Option	Description	Default
`apdexSatisfiedThreshold`	Alter expected request latency of the Runway service	`1024` ms
`apdexScore`	Alter apdex threshold for the Runway service	`0.999`
`errorScore`	Alter how many errors are tolerated for the Runway service	`0.999`

For routing, you must specify a valid team in metrics catalog entry.

To learn more, refer to documentation.

Logs

As a short-term solution, Runway application container logs can be viewed in Cloud Logging UI by filtering resource.labels.service_name to your runway_service_id.

As a long-term solution, Runway application container logs will adopt Observability team’s standardized solution.

To learn more, refer to documentation.

How this works in practice - Guided Example

Secret Detection Service (Runway-managed) is in the service-catalog and metrics catalog. Two example questions:

Are the alerts listed here the ones that are monitored for SLO violations? If yes, then what are the alerts defined in https://alerts.gitlab.net?
Since the service borrows Runway’s SLI defaults, does it mean that in the event of an SLO violation, an incident issue is raised with a severity S4? If not, what triggers an active incident issue and a pager duty alert?

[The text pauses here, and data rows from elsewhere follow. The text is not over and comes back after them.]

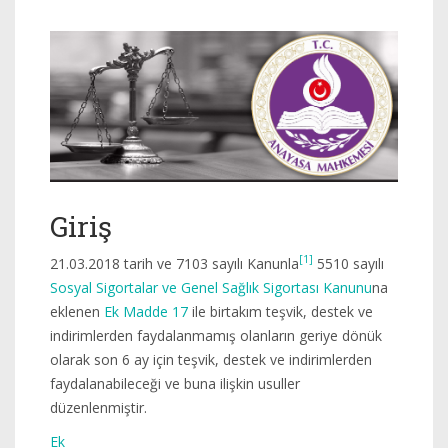
Giriş
[1]
21.03.2018 tarih ve 7103 sayılı Kanunla
5510 sayılı
Sosyal Sigortalar ve Genel Sağlık Sigortası Kanunu
na
eklenen
Ek Madde 17
ile birtakım teşvik, destek ve
indirimlerden faydalanmamış olanların geriye dönük
olarak son 6 ay için teşvik, destek ve indirimlerden
faydalanabileceği ve buna ilişkin usuller
düzenlenmiştir.
Ek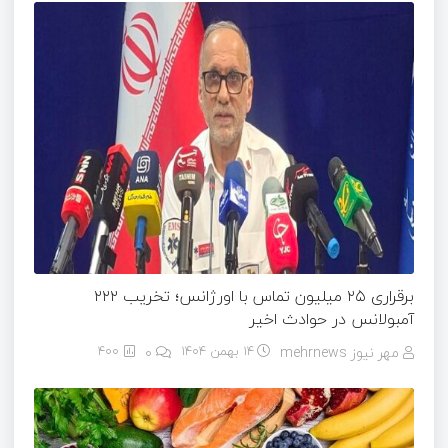
برقراری ۲۵ میلیون تماس با اورژانس؛ تخریب ۲۲۲
آمبولانس در حوادث اخیر
مهر نیوز mehrnews
14 بهمن 1404
۰
400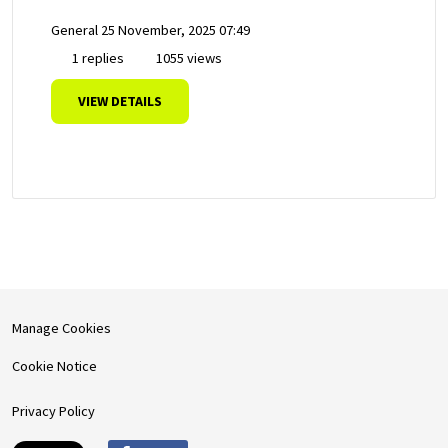
General
25 November, 2025 07:49
1 replies
1055 views
VIEW DETAILS
Manage Cookies
Cookie Notice
Privacy Policy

alerts will be present for all SLO violations, to see what alert-rules have been added you can use the alerts page in Grafana. Use the search box for filtering for the service in the search box.
They will not show up on alertmanager (alerts.gitlab.net) until an alert fires.
Alertmanager is what then decides what to do with the alert: post it to slack, page an SRE to pagerduty, etc.
Because the default SLIs have S4 severity, they will not page for an SLO violation, but just get reported to Slack for now. You can reroute those requests to an alert channel of your choice: https://gitlab.com/gitlab-com/runbooks/-/blob/master/docs/uncategorized/alert-routing.md
Incident issues are usually raised by the oncall SRE when they are paged. But feel free to raise one yourself if you need assistance. Read more about reporting an incident in the handbook.

Runway has all environments in one tenant. We separate them with the evironment label. So that could be environment="gprd" or environment="gstg". stage is the label we use for differentiating canary and the main stage. So those labels could be stage="main" or stage="cny". Though runway services do not have a canary stage. Practically that will only be stage="main".

All alerts go to the #feed_alerts-general channel by default. Which makes that channel very noisy. Because of the noisy channel, it is highly recommended to route the alerts you’re interested in to a channel that you will monitor. Only alerts marked as S1 or S2 will page the on-call SRE. So setting that on your service would do that. Before doing that, the service should go through a readiness review: https://handbook.gitlab.com/handbook/engineering/infrastructure/production/readiness/